### AIM OF THE TASK
Without including any picture, transcribe the entries below word for word.

### Records from a dataset

——————

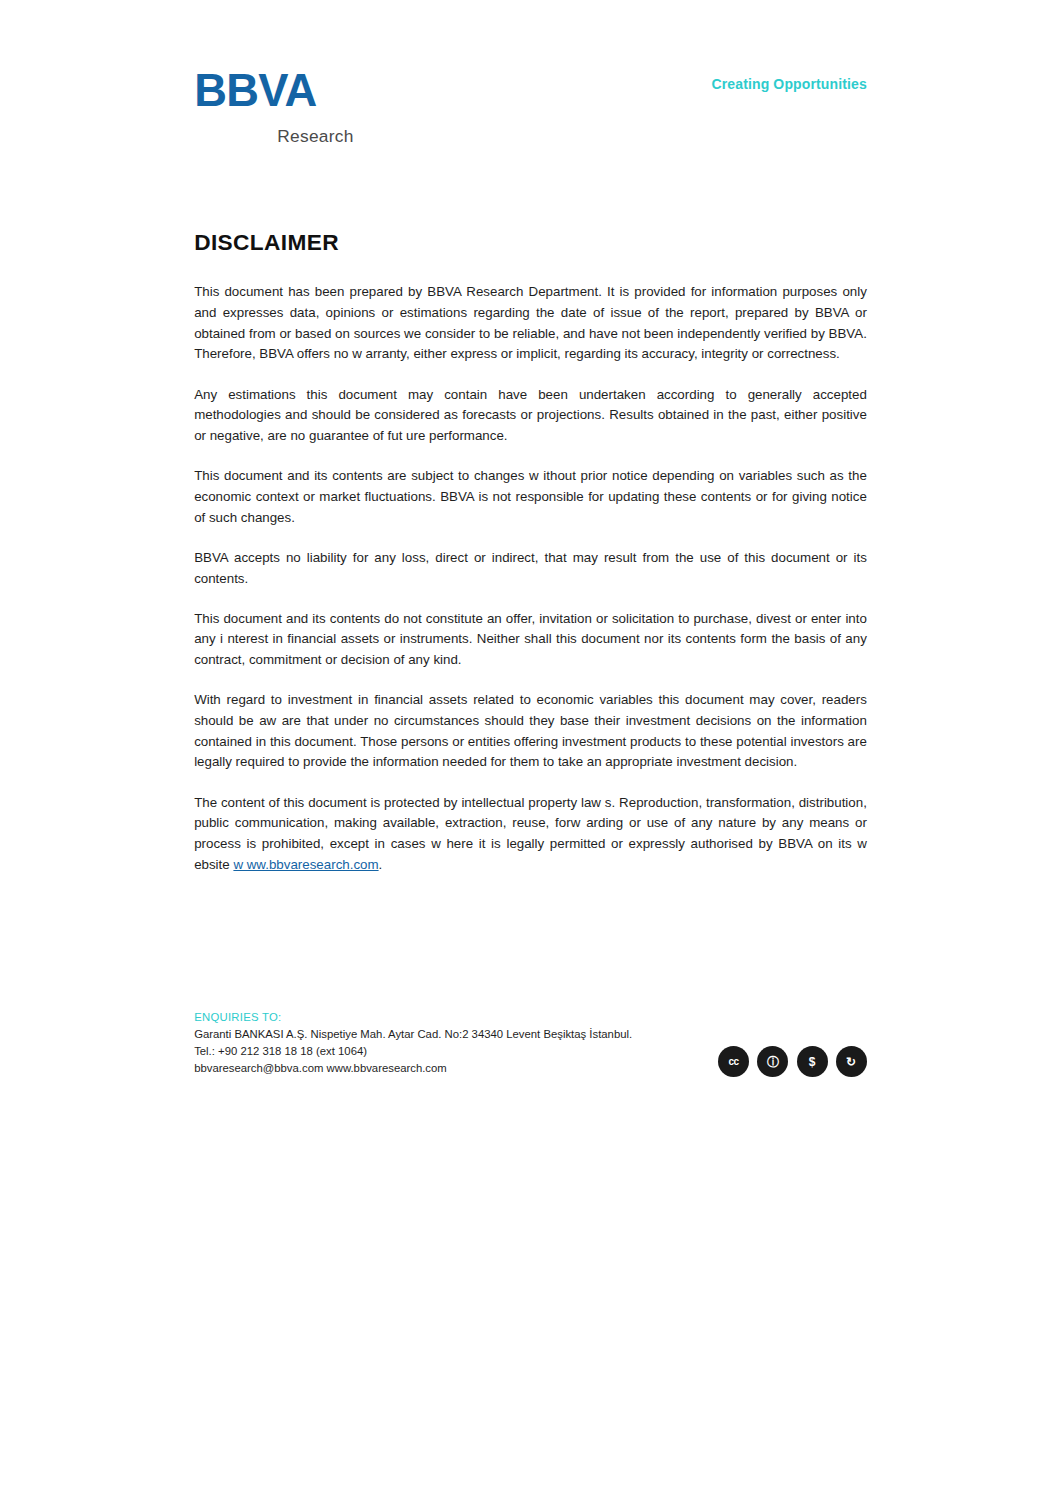BBVA
Research
Creating Opportunities
DISCLAIMER
This document has been prepared by BBVA Research Department. It is provided for information purposes only and expresses data, opinions or estimations regarding the date of issue of the report, prepared by BBVA or obtained from or based on sources we consider to be reliable, and have not been independently verified by BBVA. Therefore, BBVA offers no w arranty, either express or implicit, regarding its accuracy, integrity or correctness.
Any estimations this document may contain have been undertaken according to generally accepted methodologies and should be considered as forecasts or projections. Results obtained in the past, either positive or negative, are no guarantee of fut ure performance.
This document and its contents are subject to changes w ithout prior notice depending on variables such as the economic context or market fluctuations. BBVA is not responsible for updating these contents or for giving notice of such changes.
BBVA accepts no liability for any loss, direct or indirect, that may result from the use of this document or its contents.
This document and its contents do not constitute an offer, invitation or solicitation to purchase, divest or enter into any i nterest in financial assets or instruments. Neither shall this document nor its contents form the basis of any contract, commitment or decision of any kind.
With regard to investment in financial assets related to economic variables this document may cover, readers should be aw are that under no circumstances should they base their investment decisions on the information contained in this document. Those persons or entities offering investment products to these potential investors are legally required to provide the information needed for them to take an appropriate investment decision.
The content of this document is protected by intellectual property law s. Reproduction, transformation, distribution, public communication, making available, extraction, reuse, forw arding or use of any nature by any means or process is prohibited, except in cases w here it is legally permitted or expressly authorised by BBVA on its w ebsite w ww.bbvaresearch.com.
ENQUIRIES TO:
Garanti BANKASI A.Ş. Nispetiye Mah. Aytar Cad. No:2 34340 Levent Beşiktaş İstanbul.
Tel.: +90 212 318 18 18 (ext 1064)
bbvaresearch@bbva.com www.bbvaresearch.com
cc ⓘ $ ↻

——————

### RESPONSE AREA
BBVA
Research
Creating Opportunities
DISCLAIMER
This document has been prepared by BBVA Research Department. It is provided for information purposes only and expresses data, opinions or estimations regarding the date of issue of the report, prepared by BBVA or obtained from or based on sources we consider to be reliable, and have not been independently verified by BBVA. Therefore, BBVA offers no w arranty, either express or implicit, regarding its accuracy, integrity or correctness.
Any estimations this document may contain have been undertaken according to generally accepted methodologies and should be considered as forecasts or projections. Results obtained in the past, either positive or negative, are no guarantee of fut ure performance.
This document and its contents are subject to changes w ithout prior notice depending on variables such as the economic context or market fluctuations. BBVA is not responsible for updating these contents or for giving notice of such changes.
BBVA accepts no liability for any loss, direct or indirect, that may result from the use of this document or its contents.
This document and its contents do not constitute an offer, invitation or solicitation to purchase, divest or enter into any i nterest in financial assets or instruments. Neither shall this document nor its contents form the basis of any contract, commitment or decision of any kind.
With regard to investment in financial assets related to economic variables this document may cover, readers should be aw are that under no circumstances should they base their investment decisions on the information contained in this document. Those persons or entities offering investment products to these potential investors are legally required to provide the information needed for them to take an appropriate investment decision.
The content of this document is protected by intellectual property law s. Reproduction, transformation, distribution, public communication, making available, extraction, reuse, forw arding or use of any nature by any means or process is prohibited, except in cases w here it is legally permitted or expressly authorised by BBVA on its w ebsite w ww.bbvaresearch.com.
ENQUIRIES TO:
Garanti BANKASI A.Ş. Nispetiye Mah. Aytar Cad. No:2 34340 Levent Beşiktaş İstanbul.
Tel.: +90 212 318 18 18 (ext 1064)
bbvaresearch@bbva.com www.bbvaresearch.com
cc ⓘ $ ↻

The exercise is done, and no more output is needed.